Bot masters spread malware to create botnets and use Domain Generation Algorithms (DGAs) to evade blacklist-based detection methods with numerous generated domains, posing a significant threat to network security. Since detection alone cannot halt malware operations, classifying DGA domains into their respective botnet families is essential for enabling targeted countermeasures and addressing vulnerabilities in infected systems. However, most existing approaches focus primarily on distinguishing DGA domains from legitimate ones and face challenges when classifying domains from DGA families with similar character distributions, highlighting the need for improved techniques. In response, we expand the focus to DGA family classification and conduct in-depth analyses using eXplainable Artificial Intelligence (XAI) techniques to explore the impact of n-grams on classification performance. These analyses reveal that n-gram preprocessing and Hellinger Distance (HD)-based features derived from n-gram probability distributions can significantly enhance classification performance. Building on these insights, we propose an integrated framework with two components, an N-gram-based Multi-scale One-Dimensional Convolutional Neural Network model (N-MODCNN) and a machine learning (ML) classifier utilizing HD features, for detecting and classifying DGA domains. N-MODCNN detects DGA domains from n-gram preprocessed inputs, and detected domains are classified into their respective botnet families by a soft ensemble approach that integrates predictions from N-MODCNN and the ML classifier, enabling robust and accurate classification. Experiments on recent public datasets show that our framework achieves up to 99% detection and classification accuracy. For families with similar character distributions, it achieves F1-scores exceeding 90%, representing improvements of up to 72 percentage points over existing methods.

查看原文本刊更多论文

基于n-gram分析和Hellinger距离的增强DGA僵尸网络域检测和家族分类

僵尸主机通过传播恶意软件创建僵尸网络，并利用域生成算法（DGAs）逃避基于黑名单的检测方法，生成了大量的域，对网络安全构成了重大威胁。由于检测本身不能阻止恶意软件的操作，因此将DGA域分类到各自的僵尸网络家族中对于实现有针对性的对策和解决受感染系统中的漏洞至关重要。然而，大多数现有方法主要侧重于区分DGA域和合法域，并且在对具有相似特征分布的DGA族的域进行分类时面临挑战，这突出了改进技术的必要性。作为回应，我们将重点扩展到DGA家族分类，并使用可解释人工智能（eXplainable Artificial Intelligence， XAI）技术进行深入分析，以探索n-grams对分类性能的影响。
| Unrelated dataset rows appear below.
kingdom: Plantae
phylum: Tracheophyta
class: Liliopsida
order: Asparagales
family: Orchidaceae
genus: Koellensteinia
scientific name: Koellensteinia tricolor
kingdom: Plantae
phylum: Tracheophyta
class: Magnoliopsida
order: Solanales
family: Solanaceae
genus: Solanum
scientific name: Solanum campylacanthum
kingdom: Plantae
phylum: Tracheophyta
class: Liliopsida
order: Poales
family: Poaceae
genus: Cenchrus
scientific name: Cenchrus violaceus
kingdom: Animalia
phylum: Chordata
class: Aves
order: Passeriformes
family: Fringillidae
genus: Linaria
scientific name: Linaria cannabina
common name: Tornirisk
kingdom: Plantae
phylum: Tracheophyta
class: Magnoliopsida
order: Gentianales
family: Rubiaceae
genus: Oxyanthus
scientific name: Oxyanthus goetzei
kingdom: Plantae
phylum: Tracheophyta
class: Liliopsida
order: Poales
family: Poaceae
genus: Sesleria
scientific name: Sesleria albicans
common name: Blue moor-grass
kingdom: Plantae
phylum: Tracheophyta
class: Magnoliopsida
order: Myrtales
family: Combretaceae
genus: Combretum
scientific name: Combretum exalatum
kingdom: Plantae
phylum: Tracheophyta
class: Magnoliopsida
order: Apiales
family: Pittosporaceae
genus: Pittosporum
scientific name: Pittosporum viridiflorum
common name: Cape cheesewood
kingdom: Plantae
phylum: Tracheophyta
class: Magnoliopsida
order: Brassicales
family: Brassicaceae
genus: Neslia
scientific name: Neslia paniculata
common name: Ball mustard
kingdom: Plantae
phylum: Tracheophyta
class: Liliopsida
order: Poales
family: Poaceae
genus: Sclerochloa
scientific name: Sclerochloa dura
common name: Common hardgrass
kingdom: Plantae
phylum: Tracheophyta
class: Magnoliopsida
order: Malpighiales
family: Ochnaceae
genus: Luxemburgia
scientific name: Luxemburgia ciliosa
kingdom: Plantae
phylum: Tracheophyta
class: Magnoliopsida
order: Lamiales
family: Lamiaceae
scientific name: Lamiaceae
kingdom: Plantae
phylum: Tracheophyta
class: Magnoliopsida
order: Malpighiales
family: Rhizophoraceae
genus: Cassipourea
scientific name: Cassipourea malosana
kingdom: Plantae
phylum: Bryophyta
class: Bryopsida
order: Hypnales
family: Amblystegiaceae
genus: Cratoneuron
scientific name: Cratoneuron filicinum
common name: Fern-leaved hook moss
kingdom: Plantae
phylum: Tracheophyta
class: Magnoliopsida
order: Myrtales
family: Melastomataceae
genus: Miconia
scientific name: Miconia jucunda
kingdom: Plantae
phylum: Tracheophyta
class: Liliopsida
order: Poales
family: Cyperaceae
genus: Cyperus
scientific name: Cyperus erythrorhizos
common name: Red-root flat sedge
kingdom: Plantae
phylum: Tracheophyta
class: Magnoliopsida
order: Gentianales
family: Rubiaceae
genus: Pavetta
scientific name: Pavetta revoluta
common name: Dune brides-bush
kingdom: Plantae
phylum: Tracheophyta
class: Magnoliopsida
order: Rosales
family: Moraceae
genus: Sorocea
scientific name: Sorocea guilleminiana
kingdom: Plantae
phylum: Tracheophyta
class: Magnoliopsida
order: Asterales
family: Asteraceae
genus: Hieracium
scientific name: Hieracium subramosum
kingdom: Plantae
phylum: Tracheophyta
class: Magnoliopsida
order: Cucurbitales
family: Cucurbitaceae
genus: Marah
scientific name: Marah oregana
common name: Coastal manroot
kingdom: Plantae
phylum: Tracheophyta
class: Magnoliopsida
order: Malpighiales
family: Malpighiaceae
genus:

这些分析表明，n图预处理和基于n图概率分布的海灵格距离（HD）特征可以显著提高分类性能。基于这些见解，我们提出了一个包含两个组件的集成框架，一个基于n -gram的多尺度一维卷积神经网络模型（N-MODCNN）和一个利用高清特征的机器学习（ML）分类器，用于检测和分类DGA域。N-MODCNN从n-gram预处理输入中检测DGA域，并通过软集成方法将检测到的域分类到各自的僵尸网络家族中，该方法集成了N-MODCNN和ML分类器的预测，实现了鲁棒和准确的分类。在最近的公开数据集上的实验表明，我们的框架达到了99%的检测和分类准确率。对于具有相似特征分布的家庭，该方法的f1得分超过90%，比现有方法提高了72个百分点。

本文章由计算机程序翻译，如有差异，请以英文原文为准。

求助全文

约1分钟内获得全文求助全文

来源期刊

Computer Networks 工程技术-电信学

CiteScore

10.80

自引率

3.60%

发文量

434

审稿时长

8.6 months

期刊介绍： Computer Networks is an international, archival journal providing a publication vehicle for complete coverage of all topics of interest to those involved in the computer communications networking area. The audience includes researchers, managers and operators of networks as well as designers and implementors. The Editorial Board will consider any material for publication that is of interest to those groups.